--- Information provided Enclosed Below ---
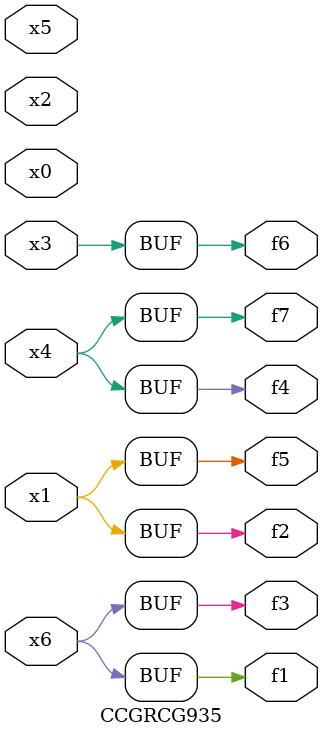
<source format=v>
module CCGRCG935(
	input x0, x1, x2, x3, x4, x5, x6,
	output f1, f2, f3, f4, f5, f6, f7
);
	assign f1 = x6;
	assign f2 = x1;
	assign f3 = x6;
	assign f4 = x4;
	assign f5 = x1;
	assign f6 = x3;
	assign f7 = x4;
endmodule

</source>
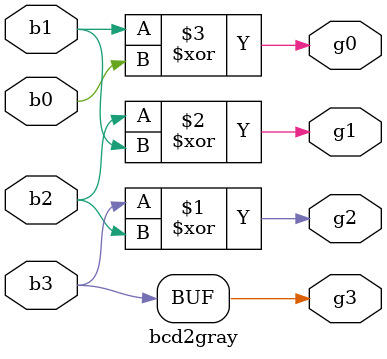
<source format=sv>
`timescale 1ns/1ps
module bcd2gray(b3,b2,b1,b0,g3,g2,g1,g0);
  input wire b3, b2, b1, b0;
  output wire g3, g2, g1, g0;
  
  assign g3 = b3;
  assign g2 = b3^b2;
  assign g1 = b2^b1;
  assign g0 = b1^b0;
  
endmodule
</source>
--- End of Enclosed Information provided ---
## How to complete this task
Repeat the listing verbatim. Skip the pictures.

## Answer to this exercise
<source format=v>
module CCGRCG935(
	input x0, x1, x2, x3, x4, x5, x6,
	output f1, f2, f3, f4, f5, f6, f7
);
	assign f1 = x6;
	assign f2 = x1;
	assign f3 = x6;
	assign f4 = x4;
	assign f5 = x1;
	assign f6 = x3;
	assign f7 = x4;
endmodule

</source>
<source format=sv>
`timescale 1ns/1ps
module bcd2gray(b3,b2,b1,b0,g3,g2,g1,g0);
  input wire b3, b2, b1, b0;
  output wire g3, g2, g1, g0;
  
  assign g3 = b3;
  assign g2 = b3^b2;
  assign g1 = b2^b1;
  assign g0 = b1^b0;
  
endmodule
</source>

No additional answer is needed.